As we enter the era of "personalized" medicine, it is time to take a fresh look at how we evaluate new medicines and treatments for cancer. More emphasis should be put on matching treatment to the patient, through the use of individualized pre-testing.

Upgrading clinical therapy by using drug sensitivity assays measuring "cell death" of three dimensional microclusters of "live" fresh tumor cell, can improve the situation by allowing more drugs to be considered. The more drug types there are in the selective arsenal, the more likely the system is to prove beneficial.

Literature Citation: Eur J Clin Invest 37 (suppl. 1):60, 2007

[gdpawel]

In chemotherapy selection, Gene and Protein testing examine a single process within the cell or a relatively small number of processes. The aim is to tell if there is a theoretical predisposition to drug response.

Whole Cell Functional Profiling tests not only for the presence of genes and proteins but also for their functionality, for their interaction with other genes, proteins, and processes occurring within the cell, and for their response to anti-cancer drugs.

Genes create the blueprints for the production of proteins within the cell. A protein is a molecule that makes a cell behave in a certain way. It does so by interacting with other proteins in a complex series of steps.

The goal of Gene testing is to look for patterns of normal and abnormal gene expression which could suggest that certain proteins might or might not be produced within a cell. However, just because a gene is present it does not mean that an associated protein has been produced.

Protein testing goes one step further by testing to see if the relevant protein actually has been produced. However, even Protein testing cannot tell us if a protein is functional or how it will interact with other proteins in the presence of anti-cancer drugs.

Gene and Protein testing involve the use of dead, formaldehyde preserved cells that are never exposed to chemotherapy drugs. Gene and Protein tests cannot tells us anything about uptake of a certain drug into the cell or if the drug will be excluded before it can act or what changes will take place within the cell if the drug successfully enters the cell.

Gene and Protein tests cannot discriminate among the activities of different drugs within the same class. Instead, Gene and Protein tests assume that all drugs within a class will produce precisely the same effect, even though from clinical experience, this is not the case. Nor can Gene and Protein tests tell us anything about drug combinations.

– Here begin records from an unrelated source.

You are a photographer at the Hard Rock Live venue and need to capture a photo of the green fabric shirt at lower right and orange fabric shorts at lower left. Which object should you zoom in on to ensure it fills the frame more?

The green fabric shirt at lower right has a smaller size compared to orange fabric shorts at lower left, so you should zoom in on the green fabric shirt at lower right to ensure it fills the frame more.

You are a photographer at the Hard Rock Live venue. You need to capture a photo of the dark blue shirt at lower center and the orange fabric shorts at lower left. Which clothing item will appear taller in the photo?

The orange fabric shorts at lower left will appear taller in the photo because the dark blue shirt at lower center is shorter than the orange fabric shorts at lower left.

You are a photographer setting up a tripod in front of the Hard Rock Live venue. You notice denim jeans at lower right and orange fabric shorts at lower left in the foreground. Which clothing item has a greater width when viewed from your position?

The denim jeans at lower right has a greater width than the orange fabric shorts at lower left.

"Whole Cell" Functional Tumor Cell Profiling tests living cancer cells. Functional Tumor Cell Profiling assesses the net result of all cellular processes, including interactions, occurring in real time when cancer cells actually are exposed to specific anti-cancer drugs. Functional Tumor Cell Profiling can discriminate differing anti-tumor effects of different drugs within the same class. Functional Profiling can also identify synergies in drug combinations.

Gene and Protein tests are better suited for ruling out "inactive" drugs than for identifying "active" drugs. When considering a cancer drug which is believed to act only upon cancer cells that have a specific genetic defect, it is useful to know if a patient's cancer cells do or do not have precisely that defect.

Although presence of a targeted defect does not necessarily mean that a drug will be effective, absence of the targeted defect may rule out use of the drug. Of course, this assumes that the mechanism of drug activity is known beyond any doubt, which is not always the case.

Although Gene and Protein testing currently are limited in their reliability as clinical tools, the tests can be important in research settings such as in helping to identify rational targets for development of new anti-cancer drugs.

As you can see, just selecting the right test to perform in the right situation is a very important step on the road to personalizing cancer therapy.